Double schoolbags a major issue in Chinese primary schools

10 Oct 2017 / 18:00 H.

PUPILS in Chinese primary schools not only face the problem of overly heavy schoolbags, many of them have to carry two schoolbags to school, a very surprised deputy education minister, Datuk Chong Sin Woon, discovered during a visit to a school in Kuala Lumpur on Monday.
Chong was in SJK (C) Yoke Nam to officiate the opening of book cabinets when he was told of the double-schoolbag phenomenon.
While broaching the subject of heavy schoolbags in his speech he took the opportunity to ask some 1,000 pupils gathered in the school hall whether they had been carrying two schoolbags. More than half the number raised their hands to say “yes”, Sin Chew Daily reported yesterday.

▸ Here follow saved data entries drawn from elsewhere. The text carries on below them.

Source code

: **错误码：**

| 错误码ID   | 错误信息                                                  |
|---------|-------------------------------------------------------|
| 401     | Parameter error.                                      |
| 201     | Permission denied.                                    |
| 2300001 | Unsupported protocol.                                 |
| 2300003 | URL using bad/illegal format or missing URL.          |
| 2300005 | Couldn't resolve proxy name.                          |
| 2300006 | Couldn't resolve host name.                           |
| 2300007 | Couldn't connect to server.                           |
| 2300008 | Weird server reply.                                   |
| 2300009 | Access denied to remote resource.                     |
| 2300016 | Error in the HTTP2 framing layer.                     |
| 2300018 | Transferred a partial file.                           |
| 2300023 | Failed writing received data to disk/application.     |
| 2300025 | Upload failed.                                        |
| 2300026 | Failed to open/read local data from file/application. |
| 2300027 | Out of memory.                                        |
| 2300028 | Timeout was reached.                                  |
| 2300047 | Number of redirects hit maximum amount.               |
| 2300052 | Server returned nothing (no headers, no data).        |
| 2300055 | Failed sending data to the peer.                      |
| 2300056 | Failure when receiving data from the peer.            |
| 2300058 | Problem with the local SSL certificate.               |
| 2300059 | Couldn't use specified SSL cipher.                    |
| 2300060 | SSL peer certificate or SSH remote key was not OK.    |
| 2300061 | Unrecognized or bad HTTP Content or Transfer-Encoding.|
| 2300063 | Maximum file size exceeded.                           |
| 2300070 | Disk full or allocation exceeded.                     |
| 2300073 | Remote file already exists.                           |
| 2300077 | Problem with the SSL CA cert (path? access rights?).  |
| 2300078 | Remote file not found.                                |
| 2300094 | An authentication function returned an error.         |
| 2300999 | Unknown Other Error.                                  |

It is understood that this is because the pupils need an extra bag to carry workbooks.
Expressing his surprise, Chong said schools should not make workbooks the focus of education, but instead turn classrooms into places where learning becomes a joy for students, with a minimal burden on them and the teachers.
Only then can schools produce creative students, he said.
School is where elementary pupils learn to read, write, calculate and listen, he said, and hoped that by the time these pupils enter secondary schools, they have built self-confidence and acquired the ability to handle pressure and meet the challenges ahead.
Pointing out that pupils in Chinese primary schools are generally weaker in Bahasa Malaysia and English, he urged these schools to enhance the pupils’ grasp of these two languages to put them in good stead when they enter secondary schools.
Yoke Nam’s board chairman Hsu Yu Chiang said to address the problem of heavy and double schoolbags, the board and parent-teacher association raised funds to purchase book cabinets for pupils to keep their workbooks.